Top of MATERIAL FOR THIS TASK
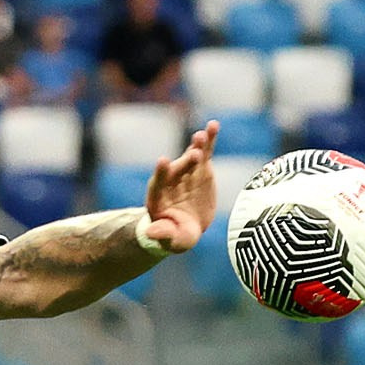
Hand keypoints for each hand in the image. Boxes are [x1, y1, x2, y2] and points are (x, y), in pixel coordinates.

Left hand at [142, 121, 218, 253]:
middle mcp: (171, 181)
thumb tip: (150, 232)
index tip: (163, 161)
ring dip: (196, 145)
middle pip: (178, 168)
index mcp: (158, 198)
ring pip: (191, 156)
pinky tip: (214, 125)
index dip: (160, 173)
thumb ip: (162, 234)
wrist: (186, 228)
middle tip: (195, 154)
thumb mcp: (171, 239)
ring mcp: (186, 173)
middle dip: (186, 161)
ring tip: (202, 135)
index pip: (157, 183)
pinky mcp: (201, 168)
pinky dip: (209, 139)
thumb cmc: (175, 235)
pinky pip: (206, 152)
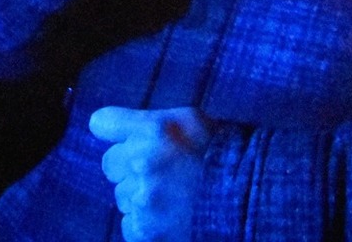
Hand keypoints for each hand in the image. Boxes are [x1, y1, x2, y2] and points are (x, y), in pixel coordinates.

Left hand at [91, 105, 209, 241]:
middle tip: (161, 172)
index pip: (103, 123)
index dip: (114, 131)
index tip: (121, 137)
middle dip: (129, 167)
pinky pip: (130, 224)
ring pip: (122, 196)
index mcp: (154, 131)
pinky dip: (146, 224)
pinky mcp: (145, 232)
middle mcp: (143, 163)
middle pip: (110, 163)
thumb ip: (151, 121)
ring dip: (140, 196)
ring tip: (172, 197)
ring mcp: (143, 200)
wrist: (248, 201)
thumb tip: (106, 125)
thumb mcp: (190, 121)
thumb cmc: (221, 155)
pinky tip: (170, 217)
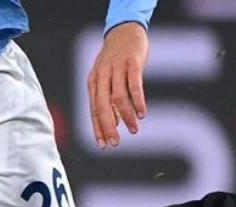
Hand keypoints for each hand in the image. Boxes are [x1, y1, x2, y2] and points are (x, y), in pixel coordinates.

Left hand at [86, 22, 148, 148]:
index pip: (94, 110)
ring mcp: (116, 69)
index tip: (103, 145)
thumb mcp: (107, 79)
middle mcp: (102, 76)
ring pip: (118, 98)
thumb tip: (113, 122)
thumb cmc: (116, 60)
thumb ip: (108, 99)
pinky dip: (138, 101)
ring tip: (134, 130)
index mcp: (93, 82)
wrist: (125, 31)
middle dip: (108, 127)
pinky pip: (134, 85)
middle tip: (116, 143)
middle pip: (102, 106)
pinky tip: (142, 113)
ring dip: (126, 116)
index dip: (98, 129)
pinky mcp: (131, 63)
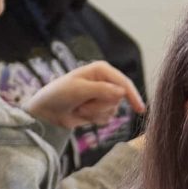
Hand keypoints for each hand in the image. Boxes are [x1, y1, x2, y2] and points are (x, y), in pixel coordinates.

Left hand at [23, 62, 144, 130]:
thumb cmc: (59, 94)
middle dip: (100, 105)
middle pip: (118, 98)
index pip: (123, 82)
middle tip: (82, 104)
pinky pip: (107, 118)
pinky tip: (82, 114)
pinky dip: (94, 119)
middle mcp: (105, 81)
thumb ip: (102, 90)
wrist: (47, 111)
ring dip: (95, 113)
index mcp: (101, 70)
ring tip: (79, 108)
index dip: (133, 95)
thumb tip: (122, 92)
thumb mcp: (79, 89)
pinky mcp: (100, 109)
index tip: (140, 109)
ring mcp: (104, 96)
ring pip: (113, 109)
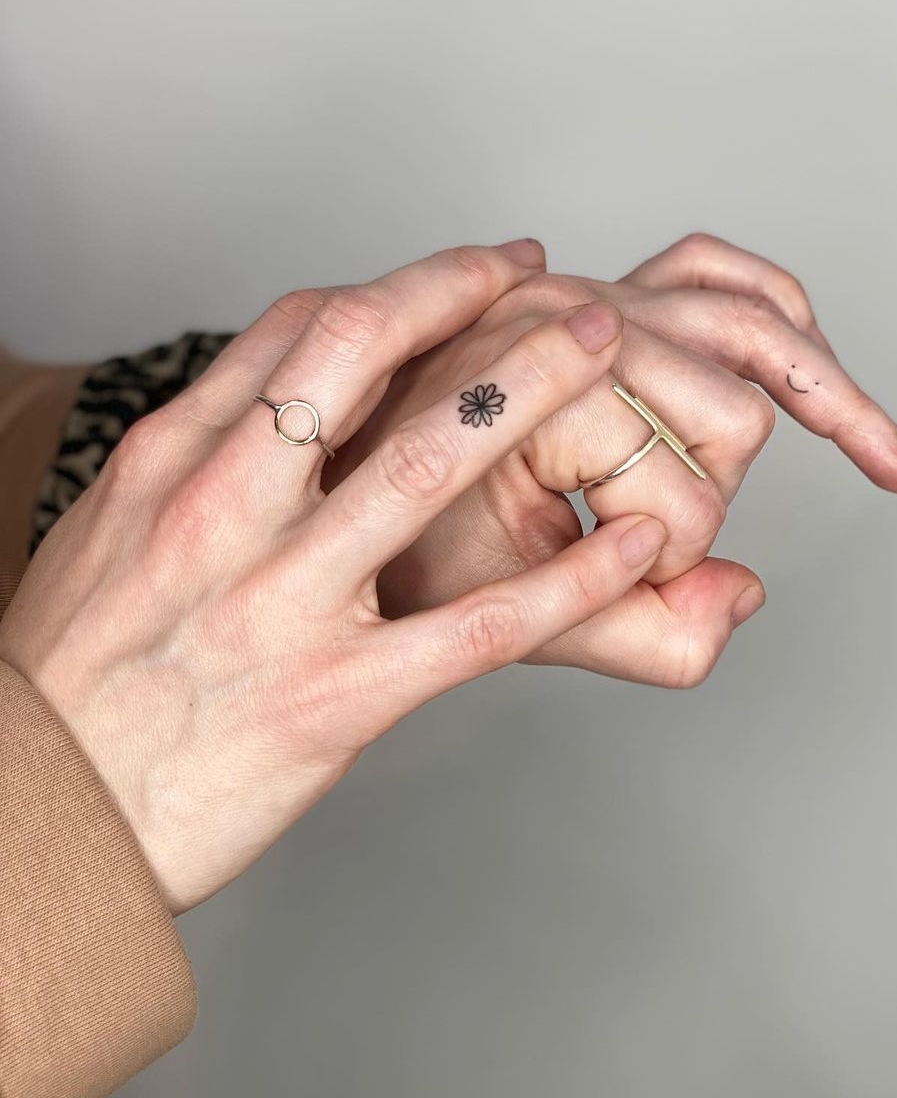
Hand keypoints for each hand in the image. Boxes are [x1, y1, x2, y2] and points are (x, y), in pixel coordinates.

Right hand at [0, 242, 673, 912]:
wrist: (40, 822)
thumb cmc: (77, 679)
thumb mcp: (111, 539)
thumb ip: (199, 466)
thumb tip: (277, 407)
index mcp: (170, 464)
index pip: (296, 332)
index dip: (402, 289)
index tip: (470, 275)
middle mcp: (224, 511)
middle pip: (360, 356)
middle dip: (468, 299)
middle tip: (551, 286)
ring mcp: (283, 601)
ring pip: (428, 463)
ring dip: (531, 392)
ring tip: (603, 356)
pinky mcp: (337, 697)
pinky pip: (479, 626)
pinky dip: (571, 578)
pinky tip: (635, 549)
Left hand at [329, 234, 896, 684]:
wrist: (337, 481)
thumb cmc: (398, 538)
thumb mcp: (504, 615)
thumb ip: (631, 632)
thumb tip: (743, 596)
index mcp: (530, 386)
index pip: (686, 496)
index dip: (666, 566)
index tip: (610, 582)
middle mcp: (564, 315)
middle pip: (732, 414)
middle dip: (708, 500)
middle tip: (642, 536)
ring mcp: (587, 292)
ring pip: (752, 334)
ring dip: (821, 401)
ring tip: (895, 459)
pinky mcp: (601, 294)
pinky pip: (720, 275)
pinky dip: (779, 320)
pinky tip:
Bottom of MATERIAL FOR THIS TASK
Reproduce each line of the records in which "wrist" appears.

◆ COMPLETED EXERCISE
wrist: (186, 228)
wrist: (248, 201)
wrist: (125, 31)
wrist: (47, 111)
wrist: (40, 822)
wrist: (337, 481)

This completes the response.